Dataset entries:
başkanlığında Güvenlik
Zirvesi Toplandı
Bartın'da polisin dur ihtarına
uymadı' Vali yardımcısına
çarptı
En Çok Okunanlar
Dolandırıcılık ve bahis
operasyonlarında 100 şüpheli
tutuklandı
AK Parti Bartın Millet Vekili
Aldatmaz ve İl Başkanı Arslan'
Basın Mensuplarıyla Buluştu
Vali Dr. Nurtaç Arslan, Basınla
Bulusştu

PROBLEM:
Rewrite the entries with "tutuklandı" replaced by "gözaltına alındı" and no other changes.

THE COMPLETED TASK:
başkanlığında Güvenlik
Zirvesi Toplandı
Bartın'da polisin dur ihtarına
uymadı' Vali yardımcısına
çarptı
En Çok Okunanlar
Dolandırıcılık ve bahis
operasyonlarında 100 şüpheli
gözaltına alındı
AK Parti Bartın Millet Vekili
Aldatmaz ve İl Başkanı Arslan'
Basın Mensuplarıyla Buluştu
Vali Dr. Nurtaç Arslan, Basınla
Bulusştu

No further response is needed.